Morrow will be the #2 and is the most talented.
Morrow will be the #2 but Johnson is the most talented.
Johnson will be the #2 and is the most talented.
Johnson will be the #2 but Morrow is the most talented.
I would put Morrow in the 2 spot only because JJ will have to face 9 hitters instead of 8 this year. Having no break in the lineup might take some getting used to.
We don't even know for sure what we have with Josh Johnson yet. We know Morrow can throw complete games and keep the score low. To me there is no question he is our #2.
Very few pitchers are able to induce weak contact enough to make any meaningful drop under .300 babip. Knuckleballers seem to be the best at it, but they are still generally in and around the .270's. Out of regular pitchers one of the best seems to be Buehrle, who has a .289 career babip. So, if he's one of the best at it, how could a babip of .252 be anything other than luck?
'ease' has nothing to do with it. Luck does. And, it happens all the time over small samples of 120 inningsit's not easy to put up a BAPIP like that over than many innings.
PR talk is pretty meaningless.Johnson said it himself(prior to Dickey) that Morrow was the ace of the staff.
Modern pitchers include:
Jeremy Hellickson (244 career, but 2 years at 260) - Change Up thrown 29.9% of the time.
Charlie Hough - 253 BABIP, knuckleball
Matt Cain - Change up is one of his top pitches.
Shaun Marcum - 268 BABIP...and known for his change.
Jered Weaver - Change up is his next best pitch
Barry Zito - Better known for his curve, his change has been one of his best pitches. Also has played in spacious parks allowing them to cut down on the BABIP.
Ted Lilly - Another change up guy.
Johan Santana - Famous for, you guessed it, the change up.
Tim Wakefield - 274 BABIP over that time, and throws a knuckler.
There are exceptions, but generally speaking you need to have a change up or knuckleball, a pitch that can mess with a hitters timing and succeeds because of that in order to have a lower than average BABIP. Guys like Morrow who pile on the strikeouts generally aren't able to reduce the BABIP consistently.
Makes sense when you think about it - when Morrow succeeds it's by getting strikeouts, which aren't included in BABIP because it's not a ball put in play. If Morrow allows contact then the hitter gets it right on, making solid contact. A guy like Marcum doesn't allow as much "solid contact" as someone like Morrow, because the hitter is looking fastball and ends up hitting a change. Morrow doesn't change speeds as much, which is why the hitter could make more consistent/solid contact.
I don't want this to sound like Marcum or change up pitchers are better than Morrow, just that they succeed in different ways. And it's just not likely that Morrow's success will be based on posting a low BABIP. And I just don't see Morrow coming close to a 250 BABIP ever again.

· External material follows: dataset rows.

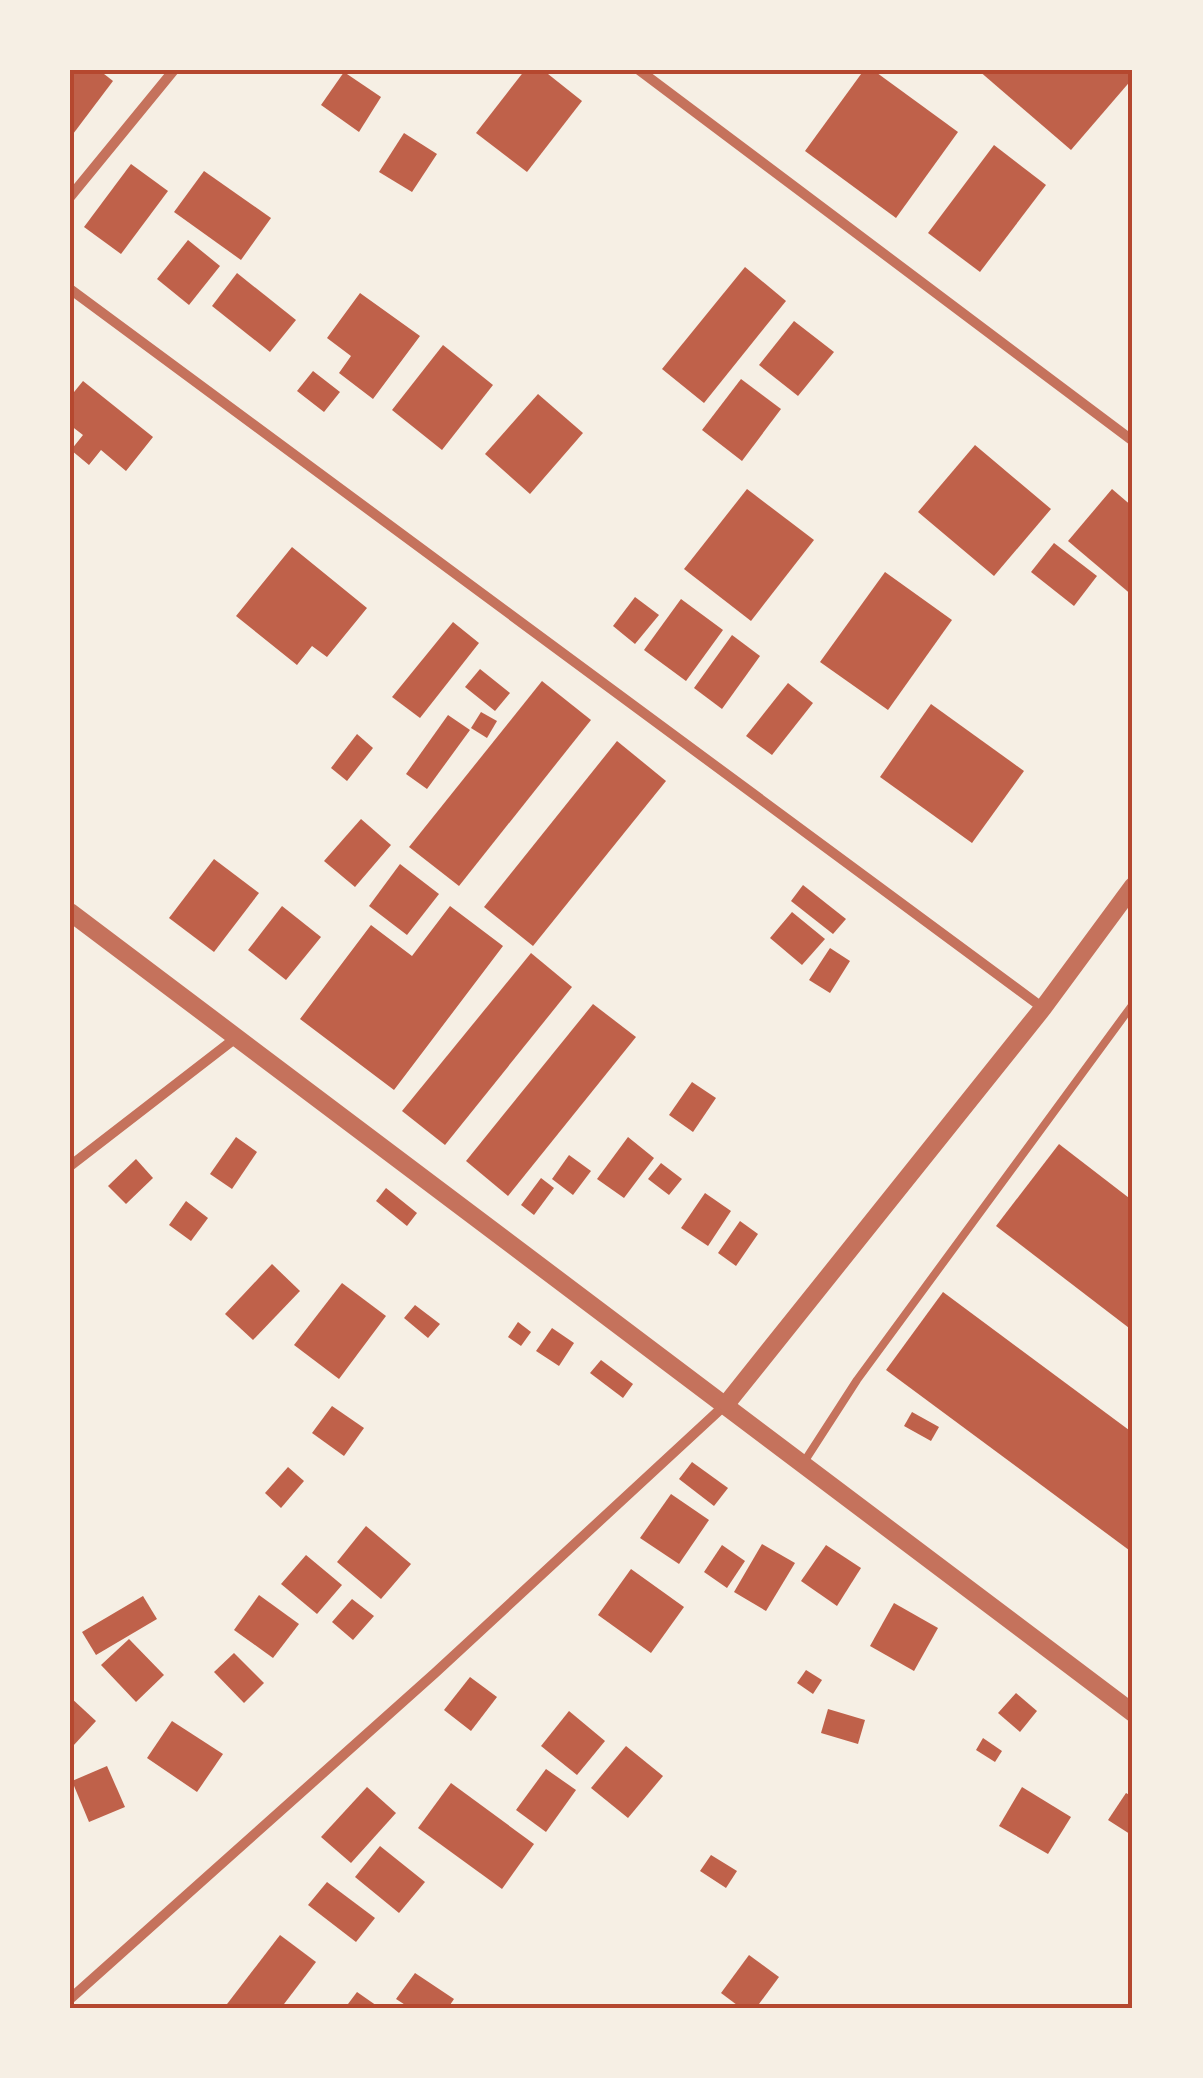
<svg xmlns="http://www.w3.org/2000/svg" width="1203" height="2078" font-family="Georgia,serif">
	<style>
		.building { fill: #bf614a }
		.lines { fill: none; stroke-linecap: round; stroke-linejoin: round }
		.service { stroke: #c5725c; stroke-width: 8 }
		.minor { stroke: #c5725c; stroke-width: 10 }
		.tertiary { stroke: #c5725c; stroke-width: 18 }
		.neatline { fill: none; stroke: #b5482f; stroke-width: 4 }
	</style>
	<rect width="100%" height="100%" fill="#f6efe4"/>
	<g class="building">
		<polygon points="70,70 99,70 113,81 70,138"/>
		<polygon points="525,70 543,70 582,101 527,172 476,133"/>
		<polygon points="864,70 873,70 958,132 896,218 805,151"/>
		<polygon points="978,70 1133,70 1133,78 1071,150"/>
		<polygon points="344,72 381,97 359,132 321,105"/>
		<polygon points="404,133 437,154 412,192 379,172"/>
		<polygon points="994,145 1046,185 980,272 928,233"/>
		<polygon points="131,164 168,191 121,254 84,227"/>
		<polygon points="204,171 271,218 241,260 174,212"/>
		<polygon points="188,240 220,266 189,305 157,279"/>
		<polygon points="745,267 786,301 704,403 662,369"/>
		<polygon points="237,273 296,320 270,352 212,306"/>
		<polygon points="360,293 420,336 373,399 339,373 351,356 327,338"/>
		<polygon points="794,321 834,352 798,396 759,365"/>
		<polygon points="443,345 493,385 442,450 392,410"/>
		<polygon points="313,371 340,392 324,412 297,391"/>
		<polygon points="741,379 781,409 742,461 702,430"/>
		<polygon points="83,381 153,437 126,471 101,450 89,465 71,450 83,435 70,425 70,397"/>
		<polygon points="538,394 583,433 530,494 485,454"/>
		<polygon points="975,445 1051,509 994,576 918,512"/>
		<polygon points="747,489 814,540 751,621 684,569"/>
		<polygon points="1112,489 1133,507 1133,596 1068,541"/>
		<polygon points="1054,543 1097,576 1074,606 1031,572"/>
		<polygon points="292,547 367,608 327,657 312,646 297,665 236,616"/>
		<polygon points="885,572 952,620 888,710 820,662"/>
		<polygon points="635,597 659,615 635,644 613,626"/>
		<polygon points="681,599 723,630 686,681 644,650"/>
		<polygon points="453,622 479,643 420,718 392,697"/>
		<polygon points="732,635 760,656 722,709 694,688"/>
		<polygon points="480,669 510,693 495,711 465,687"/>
		<polygon points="542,681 591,720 459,886 409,847"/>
		<polygon points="788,683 813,703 772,755 746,736"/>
		<polygon points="931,704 1024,771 972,843 880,777"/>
		<polygon points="481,712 497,721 487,738 471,728"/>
		<polygon points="448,715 470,730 427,789 406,774"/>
		<polygon points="357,734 373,748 347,781 331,768"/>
		<polygon points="617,741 666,781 533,946 484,907"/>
		<polygon points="361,819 391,845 355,887 324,861"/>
		<polygon points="214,859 259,893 214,952 169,918"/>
		<polygon points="400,864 439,894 407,935 369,906"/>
		<polygon points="803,885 846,919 833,934 791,901"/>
		<polygon points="282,906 321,937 286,980 248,950"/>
		<polygon points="450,906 503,946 394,1090 300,1019 371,925 412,956"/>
		<polygon points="792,912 825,939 802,965 770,938"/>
		<polygon points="830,948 850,961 830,993 809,980"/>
		<polygon points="531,953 572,987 445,1145 402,1111"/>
		<polygon points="593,1004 636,1037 508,1196 466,1161"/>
		<polygon points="692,1082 716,1098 693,1132 669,1115"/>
		<polygon points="236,1137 257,1152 232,1189 210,1174"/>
		<polygon points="628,1137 654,1158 624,1198 597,1179"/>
		<polygon points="1059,1144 1133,1201 1133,1331 996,1226"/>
		<polygon points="569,1155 591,1171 573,1195 552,1179"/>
		<polygon points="136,1159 153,1178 126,1204 108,1186"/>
		<polygon points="661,1163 682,1179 669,1195 648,1179"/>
		<polygon points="541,1178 554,1188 534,1215 521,1205"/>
		<polygon points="386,1188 417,1213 407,1226 376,1201"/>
		<polygon points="705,1193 731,1211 708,1246 681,1228"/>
		<polygon points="186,1201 208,1218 191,1241 169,1225"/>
		<polygon points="740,1221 758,1234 736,1266 718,1253"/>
		<polygon points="272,1264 300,1291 253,1340 225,1314"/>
		<polygon points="342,1283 386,1316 339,1379 294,1345"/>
		<polygon points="943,1292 1133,1433 1133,1553 886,1370"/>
		<polygon points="415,1305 440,1324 428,1338 404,1318"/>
		<polygon points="518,1322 531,1332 521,1346 508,1337"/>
		<polygon points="552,1328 574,1343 559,1366 536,1351"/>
		<polygon points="601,1360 633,1384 623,1398 590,1373"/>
		<polygon points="332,1406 364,1428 344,1456 312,1433"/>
		<polygon points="912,1412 939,1427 931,1441 904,1426"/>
		<polygon points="692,1462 728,1488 714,1506 679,1479"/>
		<polygon points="288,1467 304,1481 281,1508 265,1493"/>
		<polygon points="671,1494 709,1520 679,1564 640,1538"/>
		<polygon points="366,1526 411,1564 381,1599 337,1562"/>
		<polygon points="762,1544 795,1563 766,1611 734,1592"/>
		<polygon points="722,1545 745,1561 727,1588 704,1572"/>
		<polygon points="826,1545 861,1568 837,1606 801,1581"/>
		<polygon points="306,1555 342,1585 317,1614 281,1584"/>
		<polygon points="631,1569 684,1607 651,1653 598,1615"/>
		<polygon points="259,1595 299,1624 273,1658 234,1630"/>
		<polygon points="143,1596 157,1619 96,1655 82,1632"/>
		<polygon points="352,1599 374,1616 353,1640 332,1622"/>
		<polygon points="894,1603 938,1628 914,1671 870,1646"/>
		<polygon points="129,1639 164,1675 136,1702 101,1665"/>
		<polygon points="234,1653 264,1683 244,1703 214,1672"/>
		<polygon points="806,1670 822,1680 813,1694 797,1683"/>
		<polygon points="470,1677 497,1697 471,1731 444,1710"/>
		<polygon points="1016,1693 1037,1711 1020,1732 998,1713"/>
		<polygon points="70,1697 96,1721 73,1746 70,1744"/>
		<polygon points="828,1709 865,1720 858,1744 821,1733"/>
		<polygon points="569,1711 605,1741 577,1775 541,1746"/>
		<polygon points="172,1721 223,1754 197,1792 147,1758"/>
		<polygon points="983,1738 1002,1751 995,1762 976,1750"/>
		<polygon points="626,1746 663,1776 628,1818 591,1788"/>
		<polygon points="107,1766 125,1807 89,1822 72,1781"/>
		<polygon points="546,1769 576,1790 546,1832 516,1810"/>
		<polygon points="451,1783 534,1844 502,1889 418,1828"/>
		<polygon points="367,1787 396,1813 351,1863 321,1837"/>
		<polygon points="1022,1787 1071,1817 1048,1854 999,1826"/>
		<polygon points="1126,1793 1133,1797 1133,1836 1108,1820"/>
		<polygon points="380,1846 425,1882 399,1913 355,1877"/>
		<polygon points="711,1855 737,1871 726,1888 700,1871"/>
		<polygon points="327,1882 375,1918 356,1942 308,1905"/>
		<polygon points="280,1935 316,1962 281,2008 224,2008"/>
		<polygon points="749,1955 779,1977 756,2008 741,2008 721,1993"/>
		<polygon points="415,1973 454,1999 448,2008 410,2008 396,1999"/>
		<polygon points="357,1992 380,2008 345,2008"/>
	</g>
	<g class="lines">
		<polyline class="service" points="804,1462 857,1380 1133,1004"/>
		<g class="minor">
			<polyline points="639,70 1133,441"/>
			<polyline points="70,197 174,70"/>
			<polyline points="70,289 1043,1008"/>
			<polyline points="70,1166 237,1037"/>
			<polyline points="70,1999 435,1673 725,1405"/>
		</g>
		<g class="tertiary">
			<polyline points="70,912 1133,1713"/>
			<polyline points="727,1403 1043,1008 1133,886"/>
		</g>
	</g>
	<rect width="1203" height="2078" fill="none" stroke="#f6efe4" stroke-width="145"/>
	<rect x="72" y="72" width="1058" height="1934" class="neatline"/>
</svg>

Vic Mackey: You better figure out how much you hate me. And how you're going to deal with that. 'Cause I'm not going anywhere.
This sums up every sports interview, ever.
To think we started last year with:
Carreno went to LV, Laffey came up.
I guess a little levity concerning last years staff didn't work.
Just imagine having both Morrow and JJ at the top of their game.ray:
I really don't know who would be better.
I love the mix of styles and l/r, from knuckle to RH power to LH back to RH power to another LH to knuckle. If there's any real benefit to staggering types of pitcher from day to day (not sure if it really makes any difference, kinda like overblown myth of lineup protection IMO.)
Damn April can't come fast enough.
I don't think it really makes much of a difference except in the ego department. I would give it to Johnson based on previous track record, but in the grand scheme of things it's just a number and means very little.
I will say it's a nice problem to have.
If jj's shoulder issues are behind him and his velocity ticks back up, watch out, scary stuff.